## RECORDS SUPPLIED

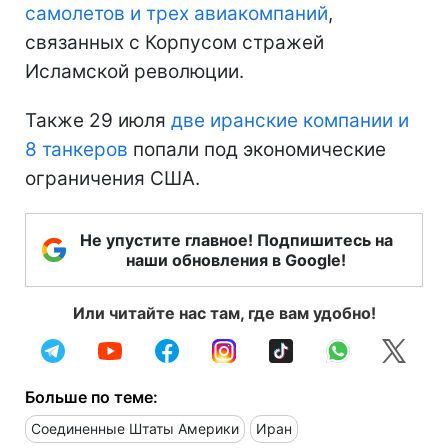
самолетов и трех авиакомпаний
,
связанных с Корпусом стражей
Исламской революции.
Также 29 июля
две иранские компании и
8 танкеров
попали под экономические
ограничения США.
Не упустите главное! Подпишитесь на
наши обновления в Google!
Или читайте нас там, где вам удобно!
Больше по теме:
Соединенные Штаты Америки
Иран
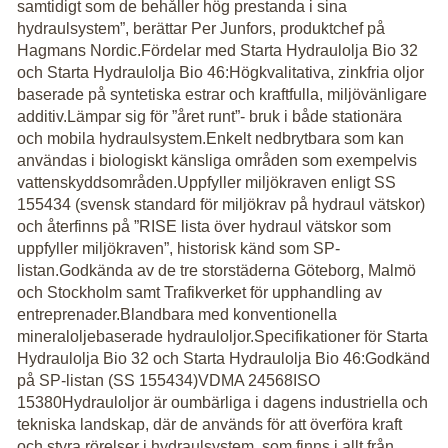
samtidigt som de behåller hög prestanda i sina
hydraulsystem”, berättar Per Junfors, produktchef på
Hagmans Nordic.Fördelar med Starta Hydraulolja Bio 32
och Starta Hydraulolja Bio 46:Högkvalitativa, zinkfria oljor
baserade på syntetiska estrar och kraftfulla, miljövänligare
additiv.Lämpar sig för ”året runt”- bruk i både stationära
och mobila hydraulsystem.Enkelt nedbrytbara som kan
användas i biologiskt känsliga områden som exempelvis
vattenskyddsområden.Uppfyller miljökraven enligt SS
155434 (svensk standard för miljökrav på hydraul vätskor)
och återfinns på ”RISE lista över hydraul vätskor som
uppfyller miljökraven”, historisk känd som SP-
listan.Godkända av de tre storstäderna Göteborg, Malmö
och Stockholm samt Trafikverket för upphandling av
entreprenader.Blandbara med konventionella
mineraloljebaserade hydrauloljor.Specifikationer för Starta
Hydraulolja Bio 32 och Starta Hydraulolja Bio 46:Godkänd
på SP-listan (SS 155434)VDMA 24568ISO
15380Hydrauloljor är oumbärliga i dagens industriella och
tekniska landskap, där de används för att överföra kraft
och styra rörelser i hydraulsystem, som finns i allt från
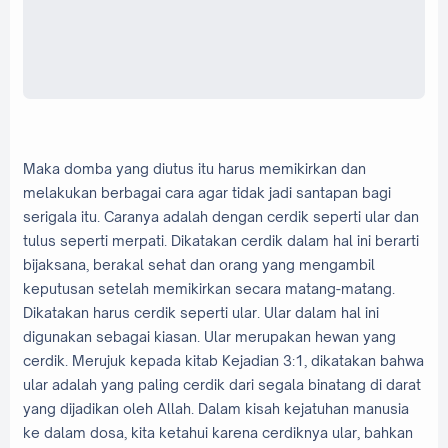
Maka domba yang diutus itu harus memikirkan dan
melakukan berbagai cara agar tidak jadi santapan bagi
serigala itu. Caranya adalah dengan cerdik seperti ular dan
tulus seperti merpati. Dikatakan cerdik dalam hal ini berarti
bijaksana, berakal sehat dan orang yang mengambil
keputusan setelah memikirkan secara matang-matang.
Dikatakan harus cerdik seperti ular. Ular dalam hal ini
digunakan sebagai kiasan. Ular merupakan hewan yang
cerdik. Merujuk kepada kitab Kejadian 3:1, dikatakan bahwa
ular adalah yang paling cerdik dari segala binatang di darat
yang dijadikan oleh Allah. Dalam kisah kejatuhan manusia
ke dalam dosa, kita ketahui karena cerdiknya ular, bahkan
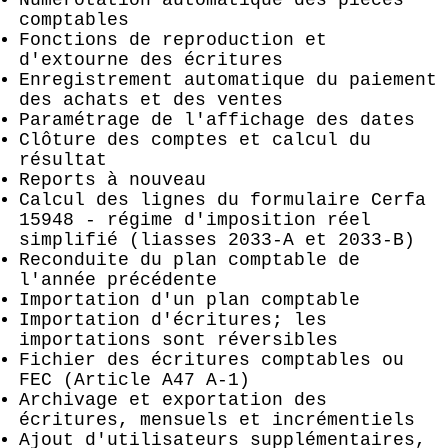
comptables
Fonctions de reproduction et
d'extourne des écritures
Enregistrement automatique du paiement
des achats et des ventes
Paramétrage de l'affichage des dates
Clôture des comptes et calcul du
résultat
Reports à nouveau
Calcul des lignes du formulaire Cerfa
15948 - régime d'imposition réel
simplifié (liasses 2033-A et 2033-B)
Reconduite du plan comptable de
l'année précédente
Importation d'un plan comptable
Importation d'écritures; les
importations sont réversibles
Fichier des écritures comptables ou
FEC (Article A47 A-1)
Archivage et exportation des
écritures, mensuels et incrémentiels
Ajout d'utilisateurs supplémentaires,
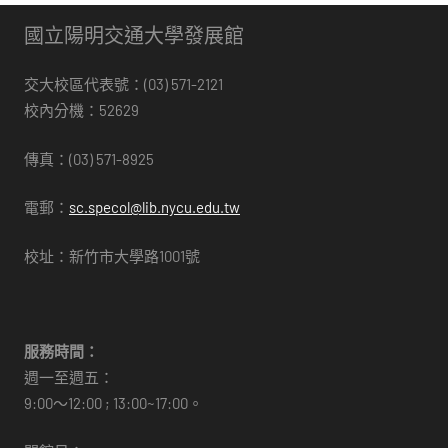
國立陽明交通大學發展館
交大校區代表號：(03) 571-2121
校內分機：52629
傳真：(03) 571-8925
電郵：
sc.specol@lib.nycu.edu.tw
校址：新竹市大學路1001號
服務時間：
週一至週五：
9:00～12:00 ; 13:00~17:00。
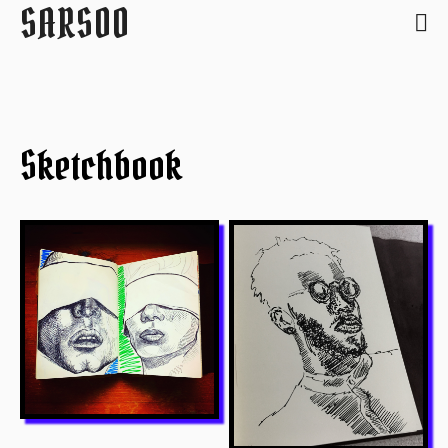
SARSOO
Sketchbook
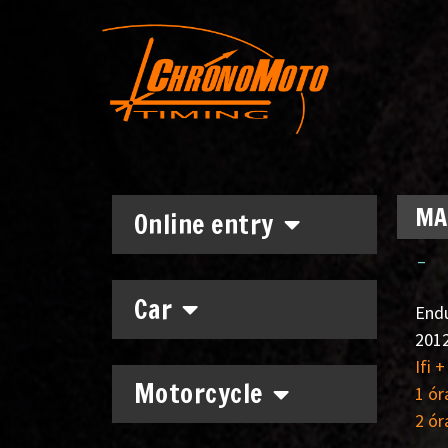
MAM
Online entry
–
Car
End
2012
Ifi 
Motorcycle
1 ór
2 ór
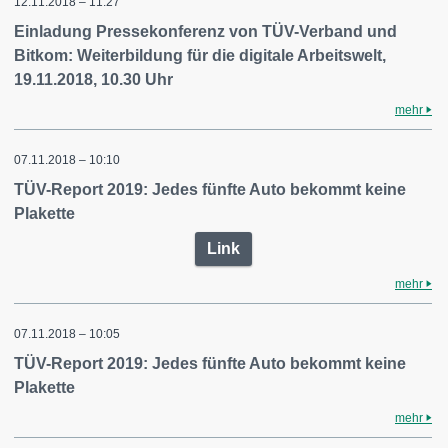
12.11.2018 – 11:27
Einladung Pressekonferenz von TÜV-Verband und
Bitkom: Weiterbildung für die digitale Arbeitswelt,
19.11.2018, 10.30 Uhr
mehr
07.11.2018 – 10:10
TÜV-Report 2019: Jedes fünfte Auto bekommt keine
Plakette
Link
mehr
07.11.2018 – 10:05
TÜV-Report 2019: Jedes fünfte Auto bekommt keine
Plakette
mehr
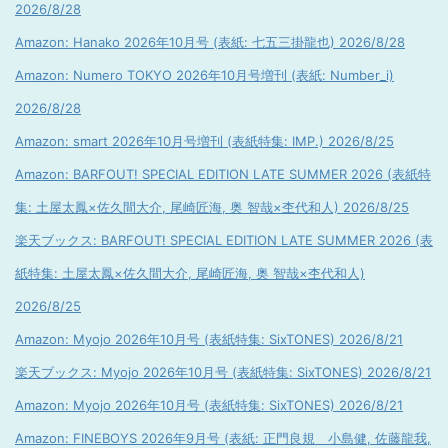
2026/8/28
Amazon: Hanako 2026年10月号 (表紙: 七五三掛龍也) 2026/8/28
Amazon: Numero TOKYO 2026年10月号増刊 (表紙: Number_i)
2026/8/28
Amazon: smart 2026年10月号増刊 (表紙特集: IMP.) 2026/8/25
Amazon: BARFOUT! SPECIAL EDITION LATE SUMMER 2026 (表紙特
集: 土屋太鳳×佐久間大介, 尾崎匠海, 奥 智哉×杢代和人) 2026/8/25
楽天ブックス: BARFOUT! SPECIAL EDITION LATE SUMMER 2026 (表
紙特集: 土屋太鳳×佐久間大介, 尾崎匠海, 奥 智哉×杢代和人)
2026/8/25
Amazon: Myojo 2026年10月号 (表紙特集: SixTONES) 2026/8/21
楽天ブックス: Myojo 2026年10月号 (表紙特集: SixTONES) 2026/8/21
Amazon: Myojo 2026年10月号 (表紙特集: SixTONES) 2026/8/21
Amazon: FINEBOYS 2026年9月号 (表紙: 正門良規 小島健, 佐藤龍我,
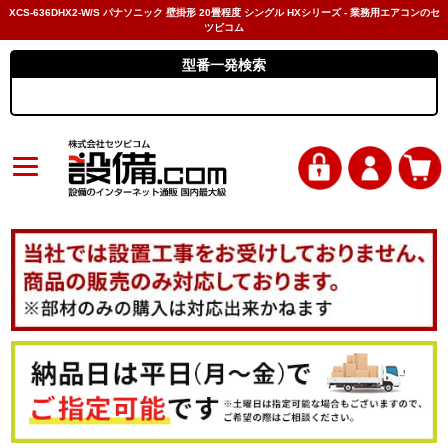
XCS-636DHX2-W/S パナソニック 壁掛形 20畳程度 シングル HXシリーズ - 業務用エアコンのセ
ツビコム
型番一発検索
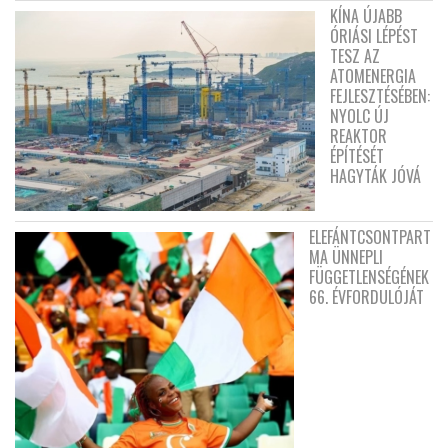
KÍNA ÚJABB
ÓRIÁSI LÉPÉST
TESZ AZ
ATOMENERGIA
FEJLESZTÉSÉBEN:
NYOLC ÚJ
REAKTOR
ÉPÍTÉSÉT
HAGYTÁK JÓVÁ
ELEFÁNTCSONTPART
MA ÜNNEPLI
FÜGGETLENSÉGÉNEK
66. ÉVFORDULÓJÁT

## EXERCISE
Could you retype exactly the lines from the one containing "ELEFÁNTCSONTPART" through the final line of the data above, and no others?

## SOLUTION TO THE PROBLEM
ELEFÁNTCSONTPART
MA ÜNNEPLI
FÜGGETLENSÉGÉNEK
66. ÉVFORDULÓJÁT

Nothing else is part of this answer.